Я забилась в самый дальний угол кровати и свернулась в клубок, спрятав лицо в подушке. Даже совместные усилия агента Фостера и Генриха, только что вернувшегося из госпиталя после перевязки, не смогли остановить моей истерики. У меня так безумно болело сердце, что я даже не заметила физической боли; позже тем днём у меня начались роды.
* * *
— Поздравляю! У вас здоровенький красавец-малыш! — Улыбающийся военный врач, одетый в униформу под белым халатом, вручил мне мой драгоценный свёрток, завёрнутый в одеяло.
Глядя в большие, серьёзные глаза моего новорожденного сына, я поймала себя на том, что по-настоящему улыбалась впервые за долгое время. У меня дыхание перехватило, как только я увидела эту миниатюрную копию человека, которого я любила больше всего на свете, и я даже рада была, что от меня малышу, похоже, не досталось ни чёрточки.
— Уже знаете, как назовёте? — поинтересовался доктор.
— Да. — Я недоверчиво потрогала крохотную ручку ребёнка. — Эрни. Эрнст Фердинанд.

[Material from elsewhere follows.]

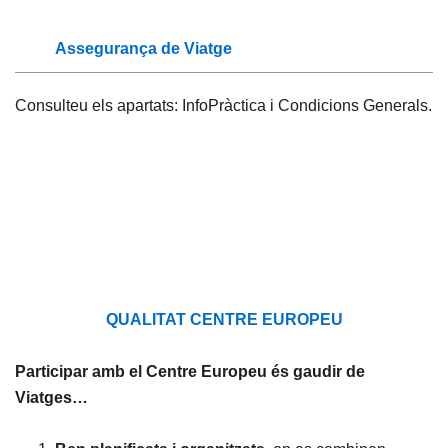
Assegurança de Viatge
Consulteu els apartats: InfoPràctica i Condicions Generals.
QUALITAT CENTRE EUROPEU
Participar amb el Centre Europeu és gaudir de
Viatges…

— Да ему президентом суждено стать в один день, с таким-то именем! — добродушно пошутил врач. — Я скажу вашему главному, чтобы выписал ему свидетельство о рождении.
— Спасибо, — машинально отозвалась я, не в силах оторвать взгляд от своего новорожденного.
— Мне позвать вашего мужа?
— Да, конечно.
Генрих, всё это время прождавший у двери и вскакивающий каждый раз, как доктор оставлял меня на своего ассистента и выходил в коридор, чтобы выкурить сигарету, нерешительно переминался на пороге, пока военврач не подтолкнул его легонько в мою сторону.
— Не бойтесь так, это же просто ребёнок. Он вас не укусит, — подшутил доктор над его нерешительностью.